WHAT IS EXPECTED. Count the lines below with the string "based" in them. Only the number should be given.

GIVEN RECORDS.
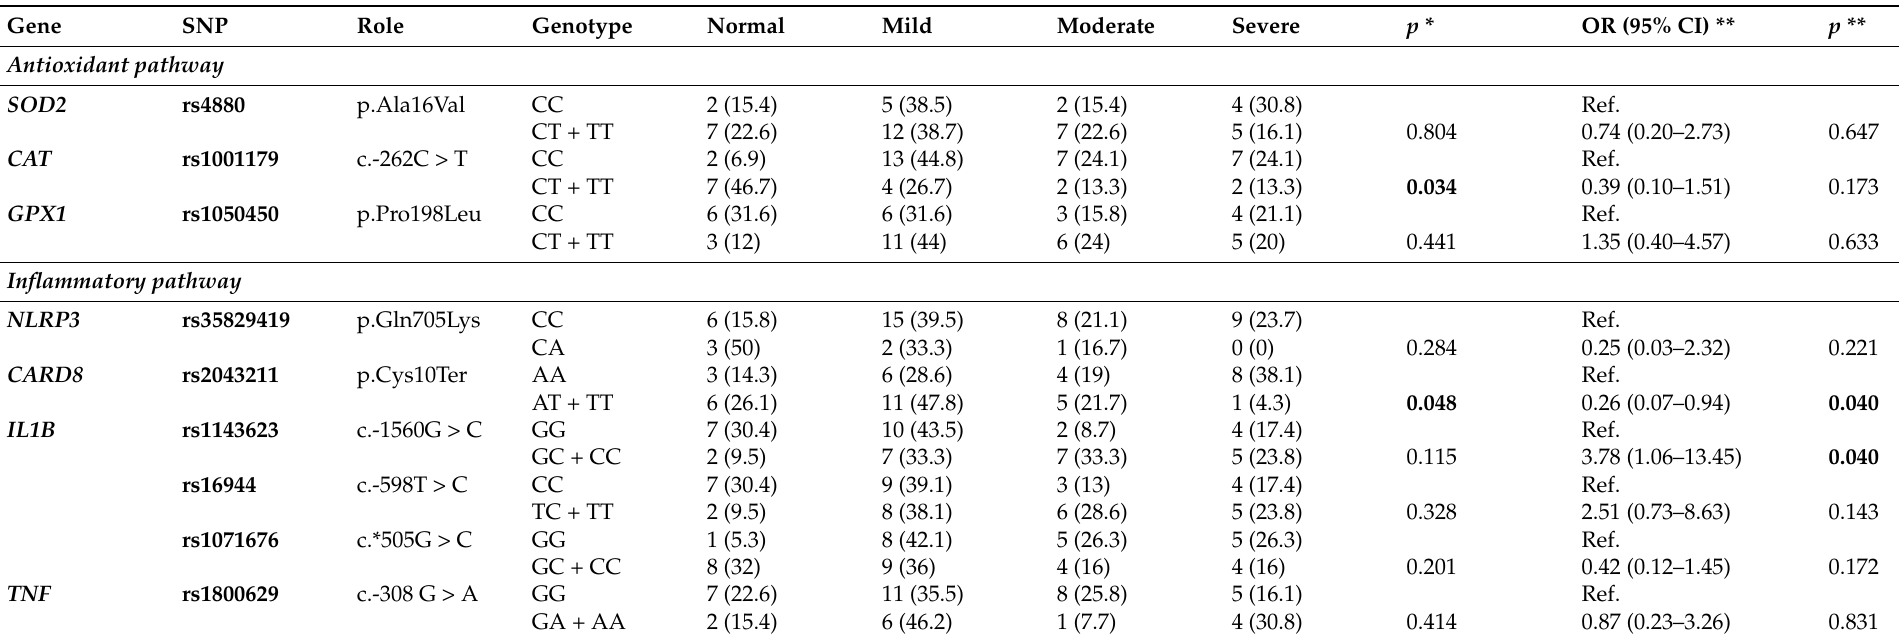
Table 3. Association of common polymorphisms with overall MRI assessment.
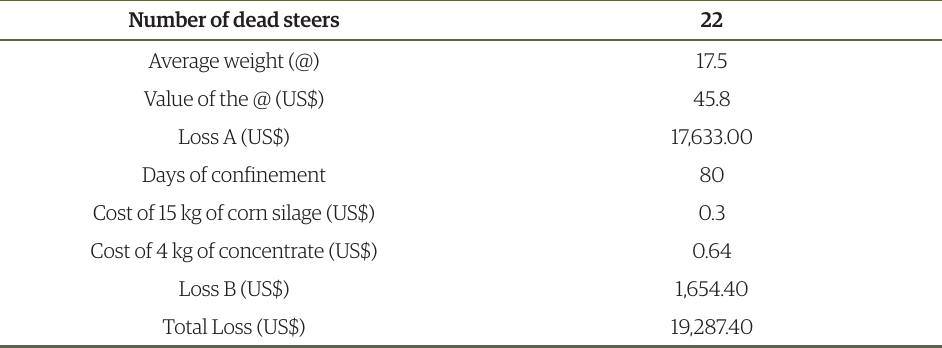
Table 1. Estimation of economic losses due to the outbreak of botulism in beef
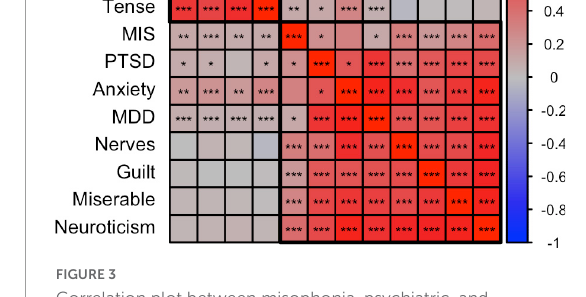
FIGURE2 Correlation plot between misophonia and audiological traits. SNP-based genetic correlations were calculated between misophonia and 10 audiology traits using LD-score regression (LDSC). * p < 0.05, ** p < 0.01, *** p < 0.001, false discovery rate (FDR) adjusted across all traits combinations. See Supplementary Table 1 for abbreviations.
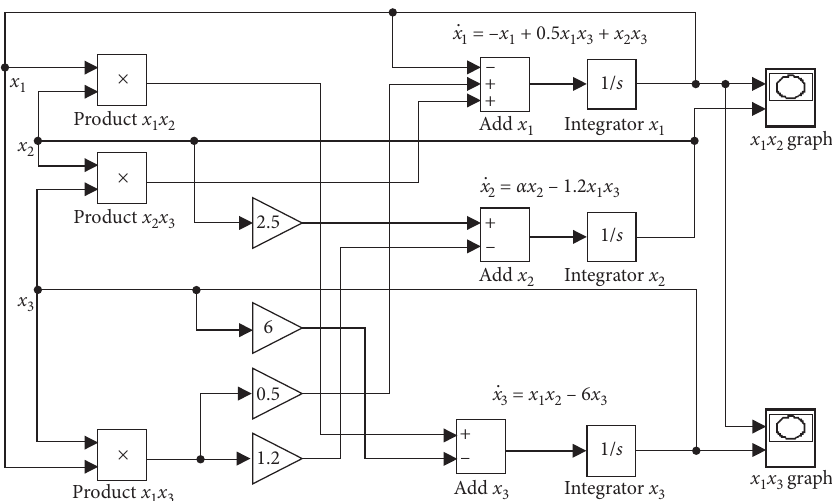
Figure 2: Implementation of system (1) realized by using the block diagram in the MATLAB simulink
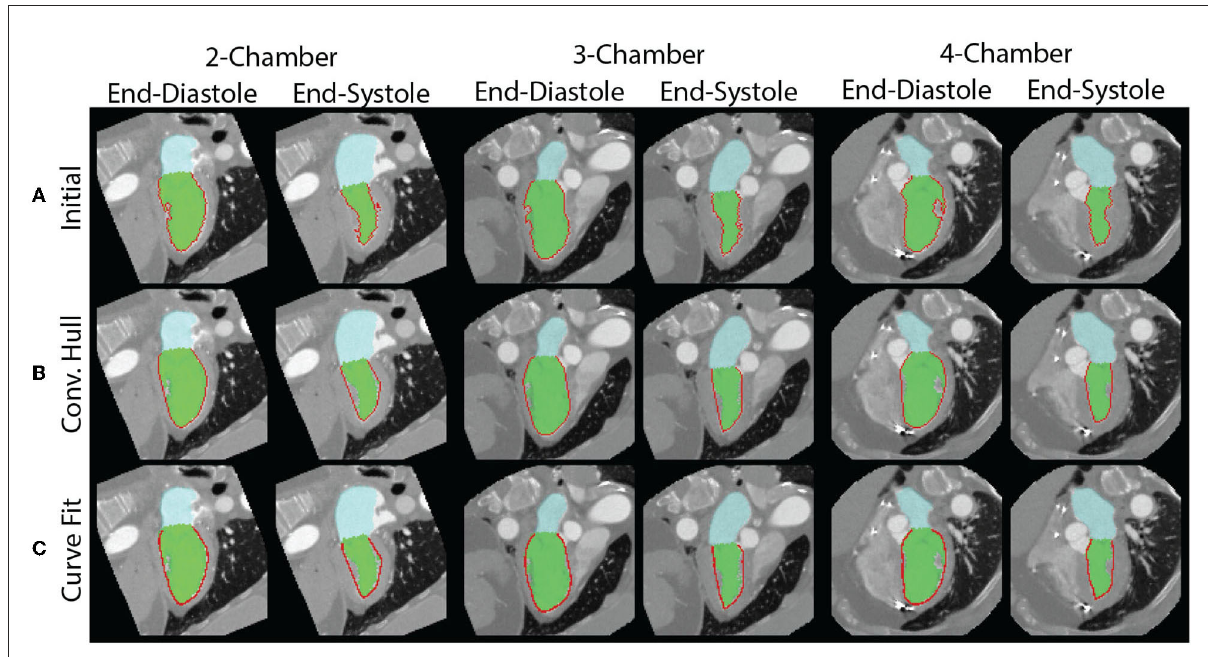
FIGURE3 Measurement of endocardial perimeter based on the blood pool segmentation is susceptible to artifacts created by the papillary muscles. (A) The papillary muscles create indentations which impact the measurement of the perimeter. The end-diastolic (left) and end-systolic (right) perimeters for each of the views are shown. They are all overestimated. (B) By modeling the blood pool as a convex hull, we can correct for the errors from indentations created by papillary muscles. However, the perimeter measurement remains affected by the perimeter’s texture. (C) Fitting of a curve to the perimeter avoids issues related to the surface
--
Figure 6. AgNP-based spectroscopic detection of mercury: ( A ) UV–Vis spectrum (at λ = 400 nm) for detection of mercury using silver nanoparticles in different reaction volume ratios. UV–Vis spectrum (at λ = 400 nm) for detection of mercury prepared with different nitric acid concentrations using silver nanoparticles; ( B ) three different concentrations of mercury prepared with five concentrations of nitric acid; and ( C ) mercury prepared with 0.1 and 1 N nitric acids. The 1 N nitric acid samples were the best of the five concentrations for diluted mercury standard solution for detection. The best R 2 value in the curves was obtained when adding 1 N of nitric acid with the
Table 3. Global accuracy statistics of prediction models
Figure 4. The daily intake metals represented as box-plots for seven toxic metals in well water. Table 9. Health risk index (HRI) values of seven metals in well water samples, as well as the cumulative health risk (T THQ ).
...
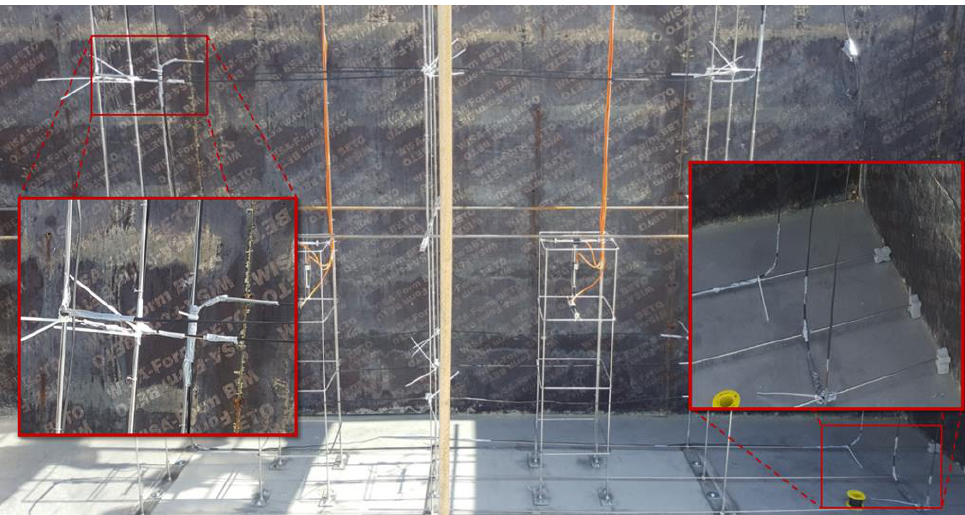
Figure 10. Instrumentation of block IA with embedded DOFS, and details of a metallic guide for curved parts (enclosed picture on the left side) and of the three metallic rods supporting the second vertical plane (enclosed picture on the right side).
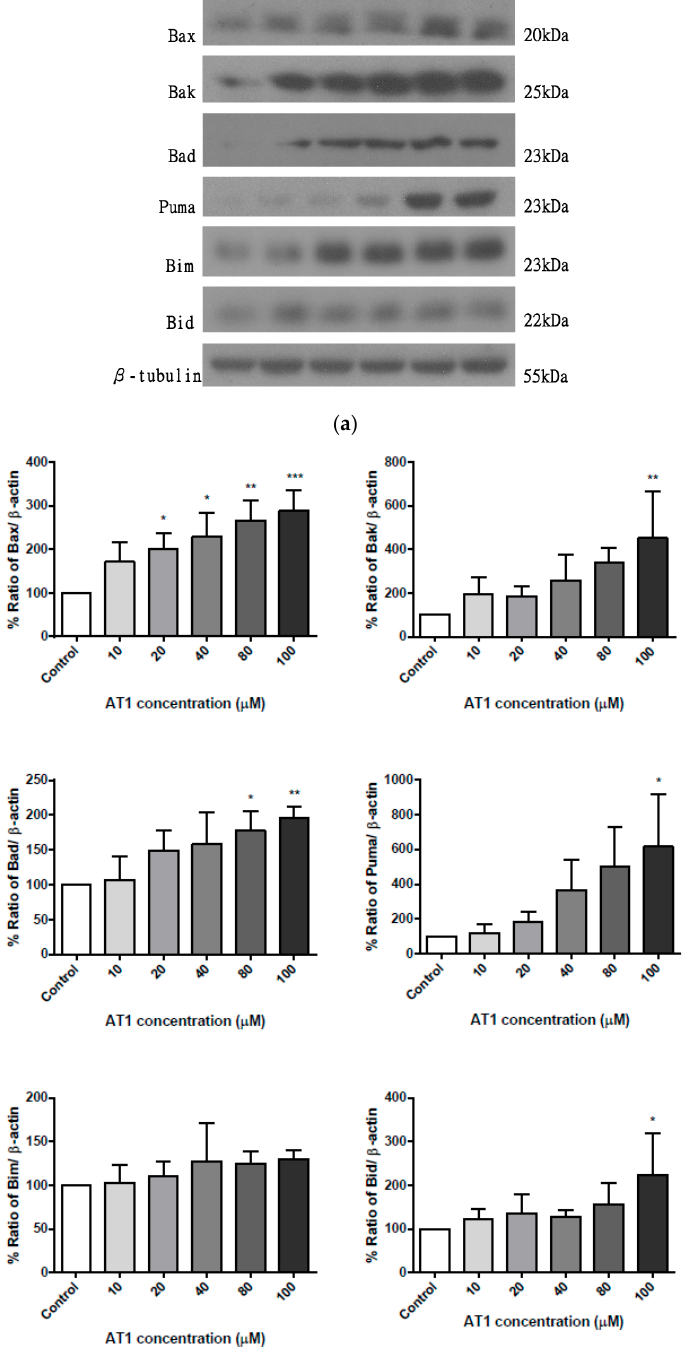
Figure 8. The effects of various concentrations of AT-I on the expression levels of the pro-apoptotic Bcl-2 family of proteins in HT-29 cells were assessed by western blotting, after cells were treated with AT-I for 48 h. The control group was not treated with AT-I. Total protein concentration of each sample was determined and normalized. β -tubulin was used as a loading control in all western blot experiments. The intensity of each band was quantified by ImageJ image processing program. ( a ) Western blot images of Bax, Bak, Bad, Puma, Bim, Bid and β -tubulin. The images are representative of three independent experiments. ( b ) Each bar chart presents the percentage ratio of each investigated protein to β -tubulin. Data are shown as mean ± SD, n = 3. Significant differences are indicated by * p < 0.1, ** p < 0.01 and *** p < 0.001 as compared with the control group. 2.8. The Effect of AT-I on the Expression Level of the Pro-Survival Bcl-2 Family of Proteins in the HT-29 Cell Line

EXERCISE RESPONSE. 3